*Required action*: Copy every line of the items below character for character, with the same line breaks and spacing.

(Pose estimation data)
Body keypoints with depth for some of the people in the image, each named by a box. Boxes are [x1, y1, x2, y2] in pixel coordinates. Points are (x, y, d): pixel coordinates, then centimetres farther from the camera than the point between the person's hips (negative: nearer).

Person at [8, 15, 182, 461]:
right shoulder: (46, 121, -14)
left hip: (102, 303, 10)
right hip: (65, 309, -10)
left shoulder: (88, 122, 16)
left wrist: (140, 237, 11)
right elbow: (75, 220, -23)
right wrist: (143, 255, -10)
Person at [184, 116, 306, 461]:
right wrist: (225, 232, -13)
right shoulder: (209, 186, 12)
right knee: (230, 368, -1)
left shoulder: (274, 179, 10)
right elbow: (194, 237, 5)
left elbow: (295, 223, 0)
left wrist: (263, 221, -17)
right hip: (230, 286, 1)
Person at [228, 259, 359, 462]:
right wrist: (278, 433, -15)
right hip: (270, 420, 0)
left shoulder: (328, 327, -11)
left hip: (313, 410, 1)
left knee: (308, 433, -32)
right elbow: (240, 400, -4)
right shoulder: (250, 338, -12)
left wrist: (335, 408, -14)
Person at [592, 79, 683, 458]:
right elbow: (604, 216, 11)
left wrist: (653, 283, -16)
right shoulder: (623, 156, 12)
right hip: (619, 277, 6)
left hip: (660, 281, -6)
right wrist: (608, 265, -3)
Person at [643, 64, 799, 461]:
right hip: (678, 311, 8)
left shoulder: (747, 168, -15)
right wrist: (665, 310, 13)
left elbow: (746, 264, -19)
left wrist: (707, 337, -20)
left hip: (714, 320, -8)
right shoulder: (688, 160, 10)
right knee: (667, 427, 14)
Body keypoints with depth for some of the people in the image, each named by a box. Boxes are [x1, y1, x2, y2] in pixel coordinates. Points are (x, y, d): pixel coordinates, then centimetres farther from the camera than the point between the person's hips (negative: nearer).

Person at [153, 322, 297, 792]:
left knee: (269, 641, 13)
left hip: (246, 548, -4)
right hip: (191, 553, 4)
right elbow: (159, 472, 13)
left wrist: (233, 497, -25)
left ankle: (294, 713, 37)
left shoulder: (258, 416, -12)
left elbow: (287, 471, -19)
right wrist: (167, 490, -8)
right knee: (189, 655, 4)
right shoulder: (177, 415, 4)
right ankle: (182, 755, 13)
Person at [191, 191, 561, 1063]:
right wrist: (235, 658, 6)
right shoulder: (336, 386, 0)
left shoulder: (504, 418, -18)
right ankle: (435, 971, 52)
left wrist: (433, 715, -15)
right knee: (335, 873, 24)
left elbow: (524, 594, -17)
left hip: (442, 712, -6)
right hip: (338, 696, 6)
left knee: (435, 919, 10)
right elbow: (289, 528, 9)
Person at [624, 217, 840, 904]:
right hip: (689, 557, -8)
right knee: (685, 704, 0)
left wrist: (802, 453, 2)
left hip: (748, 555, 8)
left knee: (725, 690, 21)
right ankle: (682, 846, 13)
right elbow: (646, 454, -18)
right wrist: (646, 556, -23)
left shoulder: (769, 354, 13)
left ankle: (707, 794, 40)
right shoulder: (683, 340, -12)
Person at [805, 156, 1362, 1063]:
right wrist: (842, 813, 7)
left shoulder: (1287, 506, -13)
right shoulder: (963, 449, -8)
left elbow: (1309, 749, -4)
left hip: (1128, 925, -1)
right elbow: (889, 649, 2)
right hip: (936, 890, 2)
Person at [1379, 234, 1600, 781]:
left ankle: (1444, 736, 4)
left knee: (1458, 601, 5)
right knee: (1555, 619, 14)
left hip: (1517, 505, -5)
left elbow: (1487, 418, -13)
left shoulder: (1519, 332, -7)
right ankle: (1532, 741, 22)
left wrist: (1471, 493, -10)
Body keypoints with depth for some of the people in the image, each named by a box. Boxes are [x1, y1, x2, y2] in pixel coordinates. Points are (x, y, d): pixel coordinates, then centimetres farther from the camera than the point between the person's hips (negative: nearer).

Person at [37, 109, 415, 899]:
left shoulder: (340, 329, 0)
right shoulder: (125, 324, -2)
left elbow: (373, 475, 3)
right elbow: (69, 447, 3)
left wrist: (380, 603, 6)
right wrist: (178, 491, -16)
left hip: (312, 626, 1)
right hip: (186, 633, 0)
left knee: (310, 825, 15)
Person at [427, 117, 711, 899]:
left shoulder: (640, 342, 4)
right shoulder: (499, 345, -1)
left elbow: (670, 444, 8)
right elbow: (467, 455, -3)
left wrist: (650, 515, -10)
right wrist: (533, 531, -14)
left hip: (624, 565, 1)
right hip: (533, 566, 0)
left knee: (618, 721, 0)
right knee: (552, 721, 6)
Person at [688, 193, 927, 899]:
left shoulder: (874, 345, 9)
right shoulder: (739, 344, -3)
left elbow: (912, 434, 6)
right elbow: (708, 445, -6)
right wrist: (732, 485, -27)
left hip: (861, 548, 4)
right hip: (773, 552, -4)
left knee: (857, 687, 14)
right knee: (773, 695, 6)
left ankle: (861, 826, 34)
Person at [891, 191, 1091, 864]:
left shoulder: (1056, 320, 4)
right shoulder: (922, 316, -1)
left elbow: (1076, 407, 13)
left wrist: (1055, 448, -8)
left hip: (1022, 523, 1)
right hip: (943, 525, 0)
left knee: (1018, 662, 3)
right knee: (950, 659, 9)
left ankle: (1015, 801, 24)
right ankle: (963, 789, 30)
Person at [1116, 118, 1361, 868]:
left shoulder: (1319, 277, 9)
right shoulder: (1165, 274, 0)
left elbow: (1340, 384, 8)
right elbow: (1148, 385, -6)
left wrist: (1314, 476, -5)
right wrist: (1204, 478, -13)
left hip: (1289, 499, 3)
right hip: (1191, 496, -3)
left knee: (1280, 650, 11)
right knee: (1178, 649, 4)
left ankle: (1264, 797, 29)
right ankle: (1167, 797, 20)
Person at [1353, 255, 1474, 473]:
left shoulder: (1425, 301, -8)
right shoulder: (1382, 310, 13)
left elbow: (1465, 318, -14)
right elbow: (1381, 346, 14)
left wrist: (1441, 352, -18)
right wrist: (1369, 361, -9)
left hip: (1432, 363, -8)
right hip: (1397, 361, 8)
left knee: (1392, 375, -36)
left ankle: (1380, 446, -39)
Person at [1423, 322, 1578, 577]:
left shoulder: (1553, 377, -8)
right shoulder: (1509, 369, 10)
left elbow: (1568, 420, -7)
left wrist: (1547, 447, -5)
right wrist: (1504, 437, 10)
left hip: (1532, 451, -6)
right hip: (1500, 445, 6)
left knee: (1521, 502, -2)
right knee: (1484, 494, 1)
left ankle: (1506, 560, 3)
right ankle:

*Final answer*:
Body keypoints with depth for some of the people in the image, each named by a box. Boxes are [x1, y1, x2, y2] in pixel coordinates. Points are (x, y, d): pixel coordinates, then centimetres farther from the camera than the point between the person's hips (negative: nearer).

Person at [8, 15, 182, 461]:
right shoulder: (46, 121, -14)
left hip: (102, 303, 10)
right hip: (65, 309, -10)
left shoulder: (88, 122, 16)
left wrist: (140, 237, 11)
right elbow: (75, 220, -23)
right wrist: (143, 255, -10)
Person at [184, 116, 306, 461]:
right wrist: (225, 232, -13)
right shoulder: (209, 186, 12)
right knee: (230, 368, -1)
left shoulder: (274, 179, 10)
right elbow: (194, 237, 5)
left elbow: (295, 223, 0)
left wrist: (263, 221, -17)
right hip: (230, 286, 1)
Person at [228, 259, 359, 462]:
right wrist: (278, 433, -15)
right hip: (270, 420, 0)
left shoulder: (328, 327, -11)
left hip: (313, 410, 1)
left knee: (308, 433, -32)
right elbow: (240, 400, -4)
right shoulder: (250, 338, -12)
left wrist: (335, 408, -14)
Person at [592, 79, 683, 458]:
right elbow: (604, 216, 11)
left wrist: (653, 283, -16)
right shoulder: (623, 156, 12)
right hip: (619, 277, 6)
left hip: (660, 281, -6)
right wrist: (608, 265, -3)
Person at [643, 64, 799, 461]:
right hip: (678, 311, 8)
left shoulder: (747, 168, -15)
right wrist: (665, 310, 13)
left elbow: (746, 264, -19)
left wrist: (707, 337, -20)
left hip: (714, 320, -8)
right shoulder: (688, 160, 10)
right knee: (667, 427, 14)
Body keypoints with depth for some of the people in the image, each named by a box. Boxes are [x1, y1, x2, y2] in pixel coordinates. Points are (x, y, d): pixel coordinates, then centimetres farther from the camera than the point between the person's hips (negative: nearer).

Person at [153, 322, 297, 792]:
left knee: (269, 641, 13)
left hip: (246, 548, -4)
right hip: (191, 553, 4)
right elbow: (159, 472, 13)
left wrist: (233, 497, -25)
left ankle: (294, 713, 37)
left shoulder: (258, 416, -12)
left elbow: (287, 471, -19)
right wrist: (167, 490, -8)
right knee: (189, 655, 4)
right shoulder: (177, 415, 4)
right ankle: (182, 755, 13)
Person at [191, 191, 561, 1063]:
right wrist: (235, 658, 6)
right shoulder: (336, 386, 0)
left shoulder: (504, 418, -18)
right ankle: (435, 971, 52)
left wrist: (433, 715, -15)
right knee: (335, 873, 24)
left elbow: (524, 594, -17)
left hip: (442, 712, -6)
right hip: (338, 696, 6)
left knee: (435, 919, 10)
right elbow: (289, 528, 9)
Person at [624, 217, 840, 904]:
right hip: (689, 557, -8)
right knee: (685, 704, 0)
left wrist: (802, 453, 2)
left hip: (748, 555, 8)
left knee: (725, 690, 21)
right ankle: (682, 846, 13)
right elbow: (646, 454, -18)
right wrist: (646, 556, -23)
left shoulder: (769, 354, 13)
left ankle: (707, 794, 40)
right shoulder: (683, 340, -12)
Person at [805, 156, 1362, 1063]:
right wrist: (842, 813, 7)
left shoulder: (1287, 506, -13)
right shoulder: (963, 449, -8)
left elbow: (1309, 749, -4)
left hip: (1128, 925, -1)
right elbow: (889, 649, 2)
right hip: (936, 890, 2)
Person at [1379, 234, 1600, 781]:
left ankle: (1444, 736, 4)
left knee: (1458, 601, 5)
right knee: (1555, 619, 14)
left hip: (1517, 505, -5)
left elbow: (1487, 418, -13)
left shoulder: (1519, 332, -7)
right ankle: (1532, 741, 22)
left wrist: (1471, 493, -10)
Body keypoints with depth for some of the people in the image, each named by a box. Boxes are [x1, y1, x2, y2] in pixel coordinates. Points are (x, y, d): pixel coordinates, then centimetres farther from the camera than the point between the person's hips (negative: nearer).

Person at [37, 109, 415, 899]:
left shoulder: (340, 329, 0)
right shoulder: (125, 324, -2)
left elbow: (373, 475, 3)
right elbow: (69, 447, 3)
left wrist: (380, 603, 6)
right wrist: (178, 491, -16)
left hip: (312, 626, 1)
right hip: (186, 633, 0)
left knee: (310, 825, 15)
Person at [427, 117, 711, 899]:
left shoulder: (640, 342, 4)
right shoulder: (499, 345, -1)
left elbow: (670, 444, 8)
right elbow: (467, 455, -3)
left wrist: (650, 515, -10)
right wrist: (533, 531, -14)
left hip: (624, 565, 1)
right hip: (533, 566, 0)
left knee: (618, 721, 0)
right knee: (552, 721, 6)
Person at [688, 193, 927, 899]:
left shoulder: (874, 345, 9)
right shoulder: (739, 344, -3)
left elbow: (912, 434, 6)
right elbow: (708, 445, -6)
right wrist: (732, 485, -27)
left hip: (861, 548, 4)
right hip: (773, 552, -4)
left knee: (857, 687, 14)
right knee: (773, 695, 6)
left ankle: (861, 826, 34)
Person at [891, 191, 1091, 864]:
left shoulder: (1056, 320, 4)
right shoulder: (922, 316, -1)
left elbow: (1076, 407, 13)
left wrist: (1055, 448, -8)
left hip: (1022, 523, 1)
right hip: (943, 525, 0)
left knee: (1018, 662, 3)
right knee: (950, 659, 9)
left ankle: (1015, 801, 24)
right ankle: (963, 789, 30)
Person at [1116, 118, 1361, 868]:
left shoulder: (1319, 277, 9)
right shoulder: (1165, 274, 0)
left elbow: (1340, 384, 8)
right elbow: (1148, 385, -6)
left wrist: (1314, 476, -5)
right wrist: (1204, 478, -13)
left hip: (1289, 499, 3)
right hip: (1191, 496, -3)
left knee: (1280, 650, 11)
right knee: (1178, 649, 4)
left ankle: (1264, 797, 29)
right ankle: (1167, 797, 20)
Person at [1353, 255, 1474, 473]:
left shoulder: (1425, 301, -8)
right shoulder: (1382, 310, 13)
left elbow: (1465, 318, -14)
right elbow: (1381, 346, 14)
left wrist: (1441, 352, -18)
right wrist: (1369, 361, -9)
left hip: (1432, 363, -8)
right hip: (1397, 361, 8)
left knee: (1392, 375, -36)
left ankle: (1380, 446, -39)
Person at [1423, 322, 1578, 577]:
left shoulder: (1553, 377, -8)
right shoulder: (1509, 369, 10)
left elbow: (1568, 420, -7)
left wrist: (1547, 447, -5)
right wrist: (1504, 437, 10)
left hip: (1532, 451, -6)
right hip: (1500, 445, 6)
left knee: (1521, 502, -2)
right knee: (1484, 494, 1)
left ankle: (1506, 560, 3)
right ankle:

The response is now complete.